* **Data section**
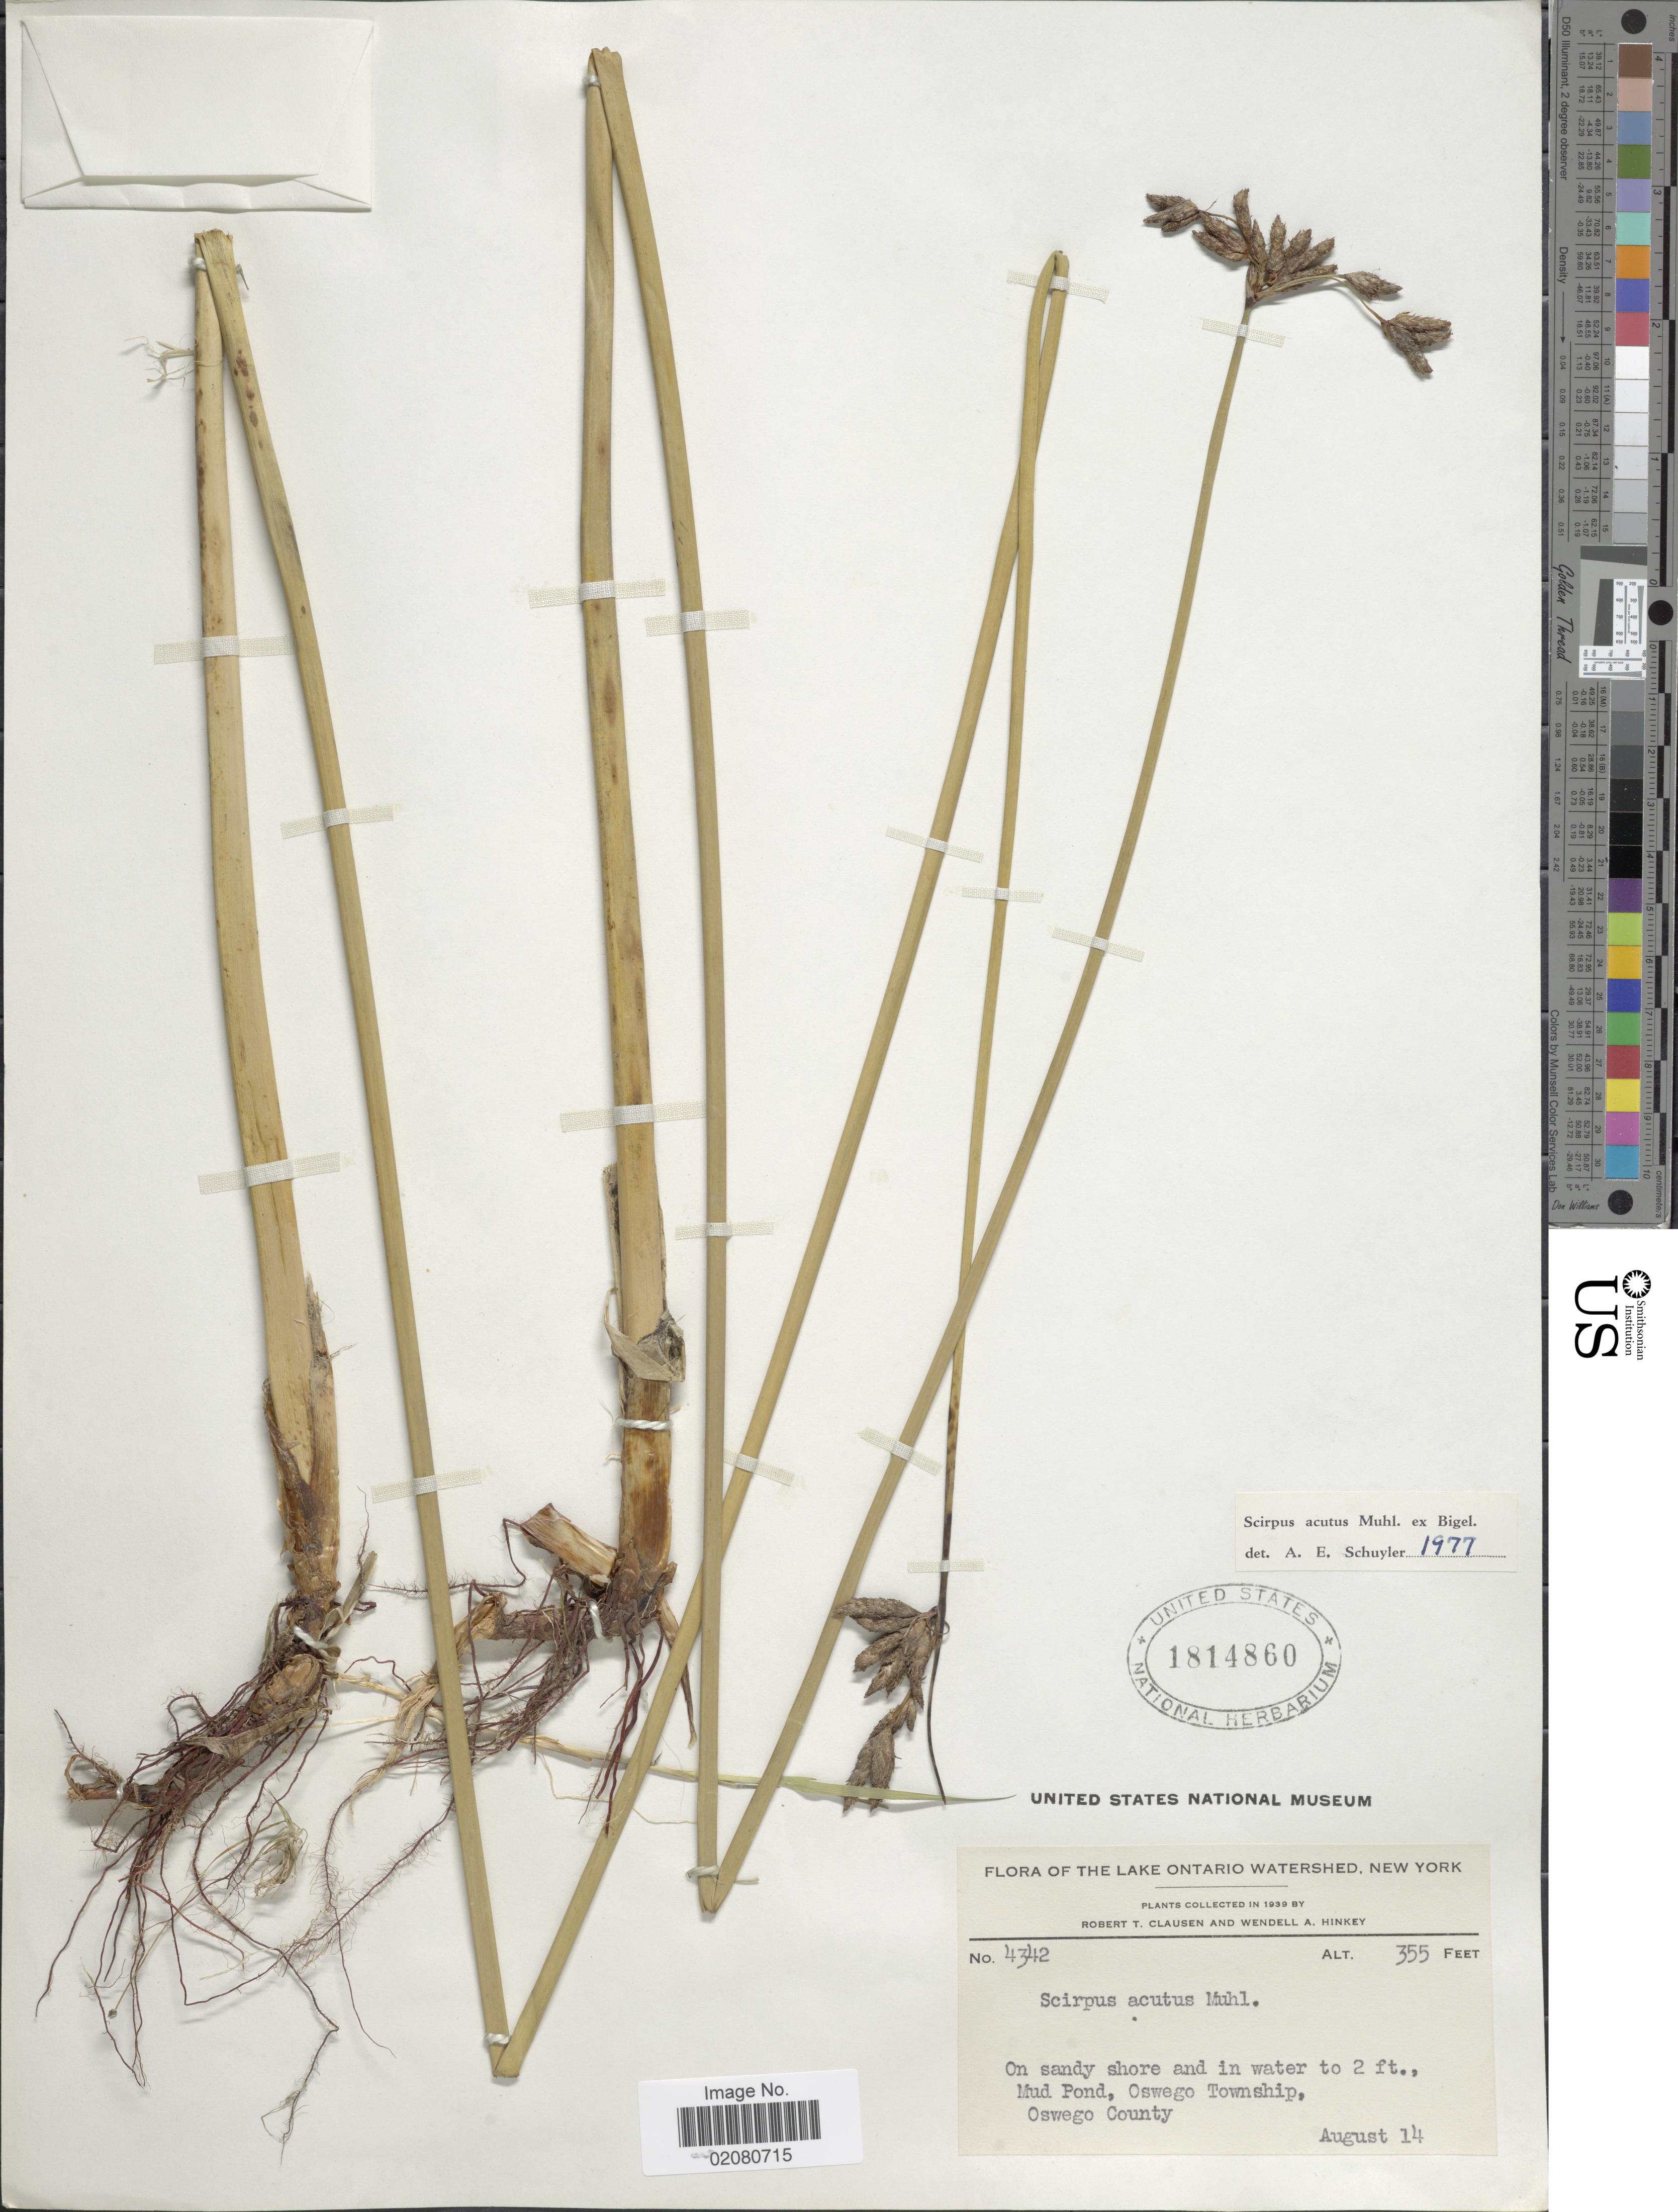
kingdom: Plantae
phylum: Tracheophyta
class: Liliopsida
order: Poales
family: Cyperaceae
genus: Schoenoplectus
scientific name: Schoenoplectus acutus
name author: (Muhl. ex Bigelow) Á. Löve & D. Löve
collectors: R. T. Clausen & W. Hinkey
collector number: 4342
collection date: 1939-08-14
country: United States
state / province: New York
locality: Lake Ontario watershed, New York. Mud Pond, Oswego Township.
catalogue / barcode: US 1814860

* **Written task**
Copy every line of the material above word for word, leaving out the pictures.

* **Correct output**
kingdom: Plantae
phylum: Tracheophyta
class: Liliopsida
order: Poales
family: Cyperaceae
genus: Schoenoplectus
scientific name: Schoenoplectus acutus
name author: (Muhl. ex Bigelow) Á. Löve & D. Löve
collectors: R. T. Clausen & W. Hinkey
collector number: 4342
collection date: 1939-08-14
country: United States
state / province: New York
locality: Lake Ontario watershed, New York. Mud Pond, Oswego Township.
catalogue / barcode: US 1814860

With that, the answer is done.